> **WHAT IS BEING ASKED**
Scan the entries below for lines holding "groupe". Give the number of such lines alone.
== INPUT DATA
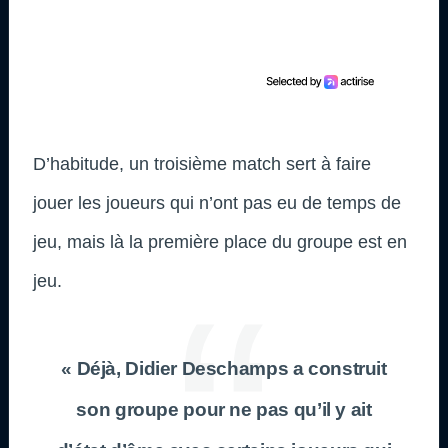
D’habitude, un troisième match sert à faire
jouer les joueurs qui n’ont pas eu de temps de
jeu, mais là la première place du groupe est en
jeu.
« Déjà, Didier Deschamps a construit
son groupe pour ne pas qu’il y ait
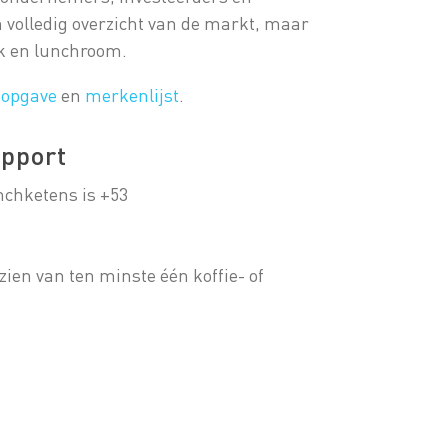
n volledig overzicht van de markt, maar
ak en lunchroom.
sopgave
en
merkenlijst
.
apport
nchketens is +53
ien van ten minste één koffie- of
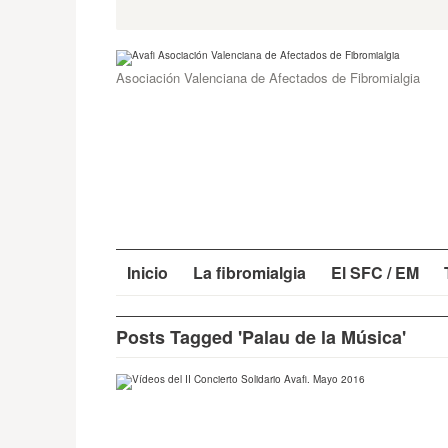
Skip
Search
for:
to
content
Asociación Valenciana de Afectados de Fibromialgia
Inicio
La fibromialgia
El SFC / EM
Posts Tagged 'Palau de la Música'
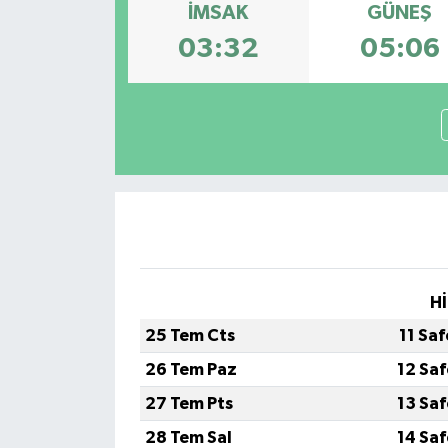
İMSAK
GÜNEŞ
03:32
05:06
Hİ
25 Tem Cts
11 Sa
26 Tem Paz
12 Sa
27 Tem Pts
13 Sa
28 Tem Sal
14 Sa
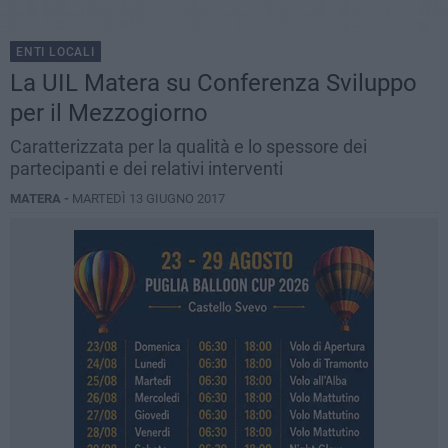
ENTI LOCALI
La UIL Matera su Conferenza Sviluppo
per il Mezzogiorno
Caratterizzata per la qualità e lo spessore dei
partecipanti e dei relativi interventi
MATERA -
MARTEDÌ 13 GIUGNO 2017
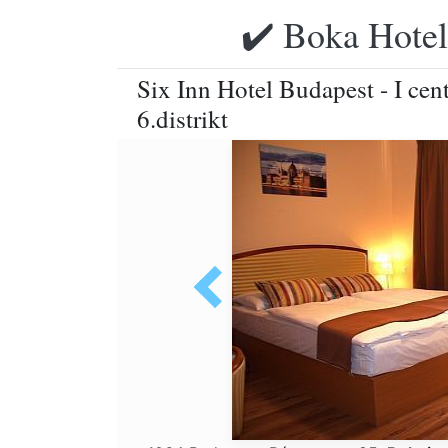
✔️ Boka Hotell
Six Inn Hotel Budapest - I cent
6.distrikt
====
== INPUT DATA
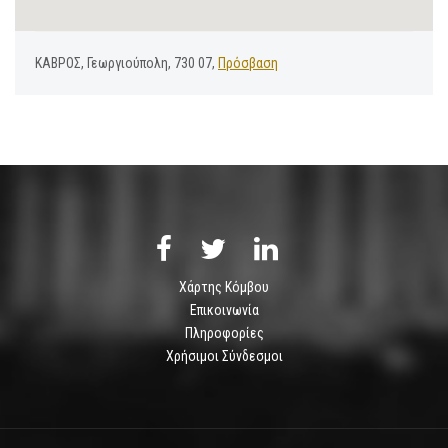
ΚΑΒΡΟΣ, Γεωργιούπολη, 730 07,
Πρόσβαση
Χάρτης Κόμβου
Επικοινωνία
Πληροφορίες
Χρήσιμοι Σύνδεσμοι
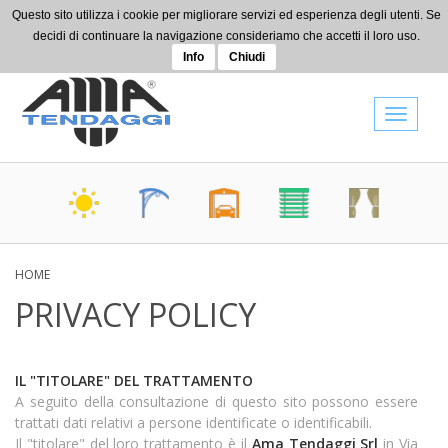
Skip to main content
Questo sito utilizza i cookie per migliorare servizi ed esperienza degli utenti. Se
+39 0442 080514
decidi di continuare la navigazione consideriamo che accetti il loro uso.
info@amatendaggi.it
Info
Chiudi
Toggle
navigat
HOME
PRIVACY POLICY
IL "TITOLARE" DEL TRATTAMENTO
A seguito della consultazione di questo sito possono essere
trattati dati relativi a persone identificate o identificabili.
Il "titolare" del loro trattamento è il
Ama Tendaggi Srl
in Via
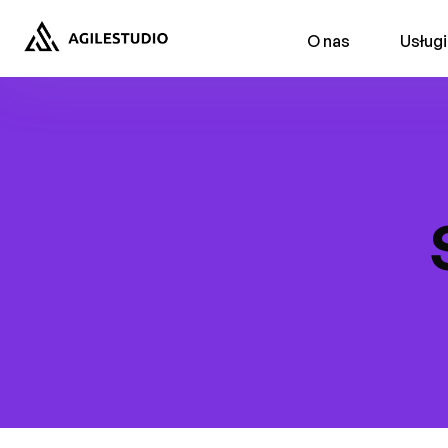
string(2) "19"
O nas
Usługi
====
> **TASK SOLUTION**
2